Extracted text: Begin

Curtis v. State , No. 45A03-1410-CR-365, slip op. pp. 2-4 (Ind. Ct. App. June 9, 2015).
[3] On March 29, 2012, a grand jury indicted Curtis on two counts: voluntary manslaughter and aggravated battery. A four-day jury trial commenced on June 23, 2014. Toward the conclusion of the trial, the trial court instructed the jury regarding the elements of the charged crimes. Curtis's trial counsel made no objection to these instructions, and the jury ultimately found Curtis guilty as charged. Trial Tr. Vol. III p. 687. The trial court sentenced Curtis to an aggregate term of fifty years of incarceration.
[4] Curtis raised four issues on direct appeal: (1) whether the trial court abused its discretion in admitting certain evidence; (2) whether the evidence was sufficient to sustain Curtis's convictions; (3) whether the trial court abused its discretion in sentencing Curtis; and (4) whether Curtis's sentence was inappropriate in light of the nature of the offenses and his character. Curtis, slip op. at 2. A panel of this Court affirmed Curtis's convictions and sentence. Id. at 20.
[5] On August 12, 2019, Curtis filed a petition for PCR claiming that his trial counsel was ineffective for: (1) failing to move to dismiss Count I of the indictment; and (2) failing to object to the trial court's instructions listing the elements of the crimes charged. The PC Court held an evidentiary hearing on Curtis's petition on February 19, 2021. At this hearing, Curtis's trial counsel testified that he knew sudden heat is not an element of voluntary manslaughter but is instead a mitigating factor that reduces what would otherwise be murder to voluntary manslaughter. PCR Tr. Vol. I p. 15. Curtis's trial counsel, however, could not recall whether his failure to move to dismiss the indictment was a strategic decision. Id. at 15-20. Curtis's PC counsel also questioned his trial counsel regarding the aggravated battery instruction, which varied from the language of the indictment. Curtis's trial counsel agreed that he should have objected to the aggravated battery instruction. Id. at 10-11. The PC Court took the matter under advisement and, on June 30, 2021, entered findings of fact and conclusions of law denying Curtis's petition for PCR. Curtis now appeals.

Extracted text: End
Exercise data: Begin

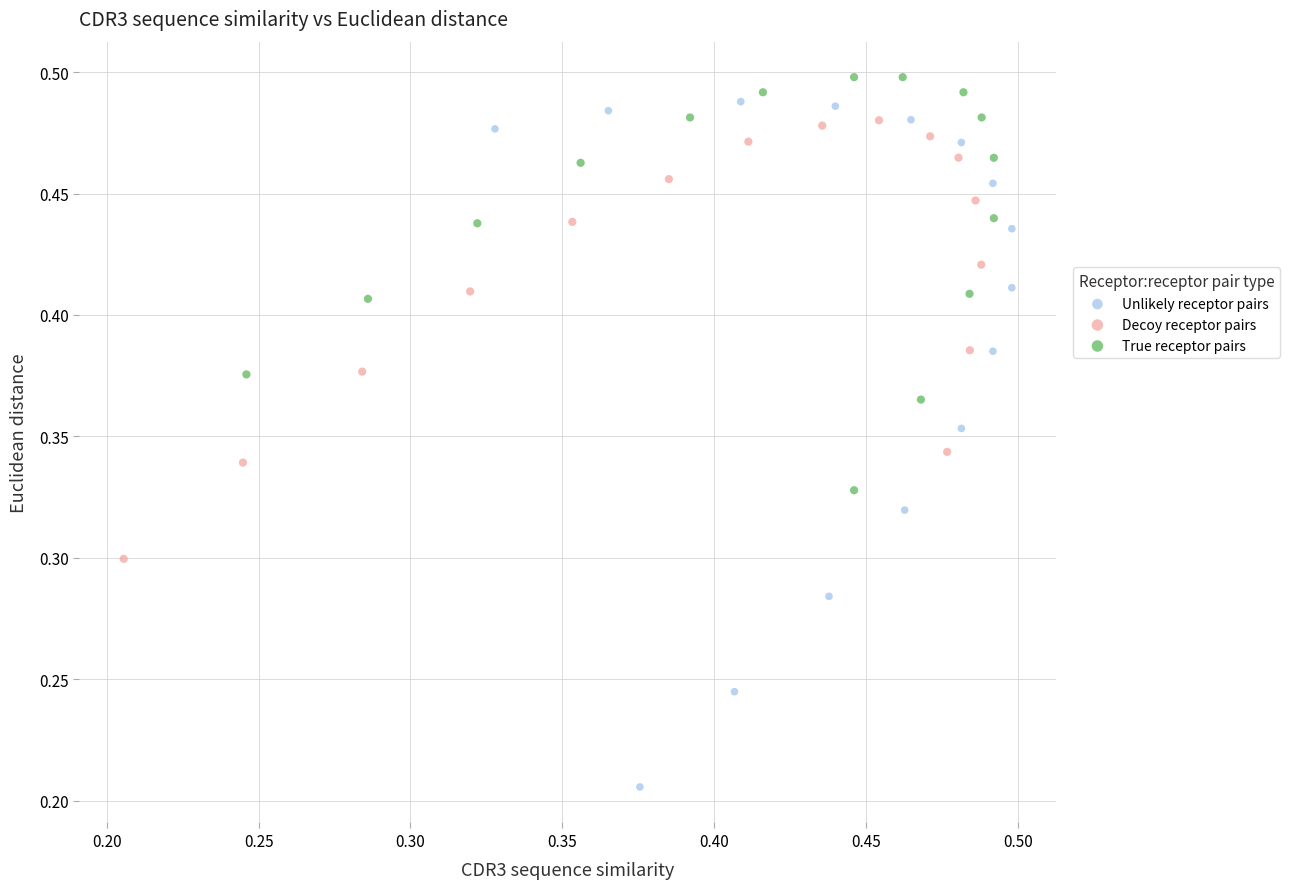

Which series has the widest spread of Y values?

Unlikely receptor pairs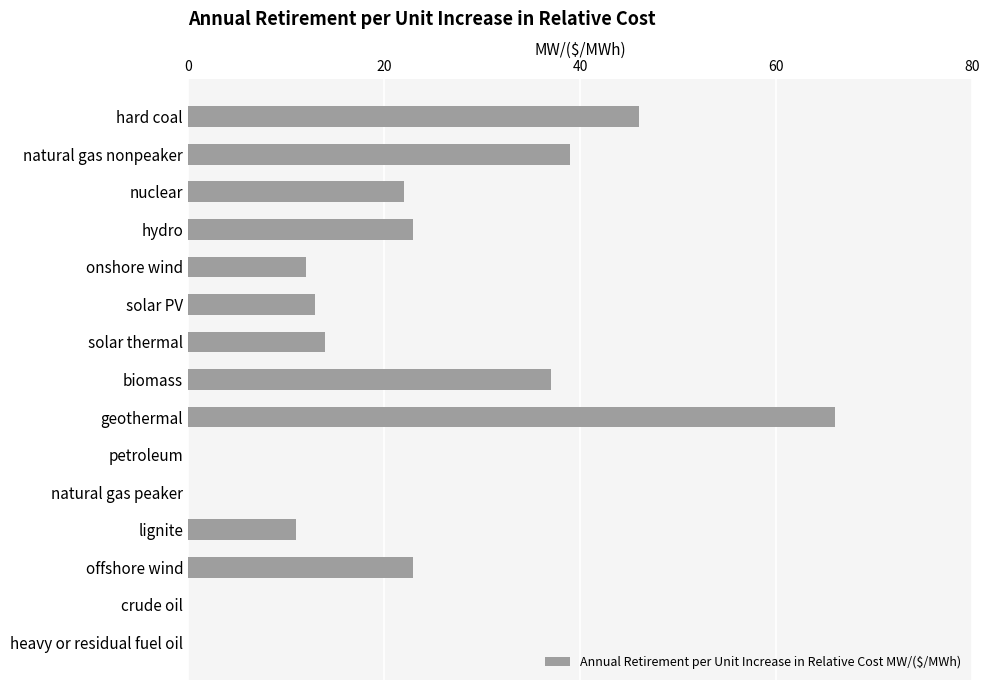

What is the maximum value shown in the chart?

66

Exercise data: End

**Required work:**
Revise the court excerpt by rewriting the stretch that begins at the words "Curtis v. State" and stops after "years of incarceration.", with "four-day" changed to "five-day".

**Exercise solution:**
Curtis v. State , No. 45A03-1410-CR-365, slip op. pp. 2-4 (Ind. Ct. App. June 9, 2015).
[3] On March 29, 2012, a grand jury indicted Curtis on two counts: voluntary manslaughter and aggravated battery. A five-day jury trial commenced on June 23, 2014. Toward the conclusion of the trial, the trial court instructed the jury regarding the elements of the charged crimes. Curtis's trial counsel made no objection to these instructions, and the jury ultimately found Curtis guilty as charged. Trial Tr. Vol. III p. 687. The trial court sentenced Curtis to an aggregate term of fifty years of incarceration.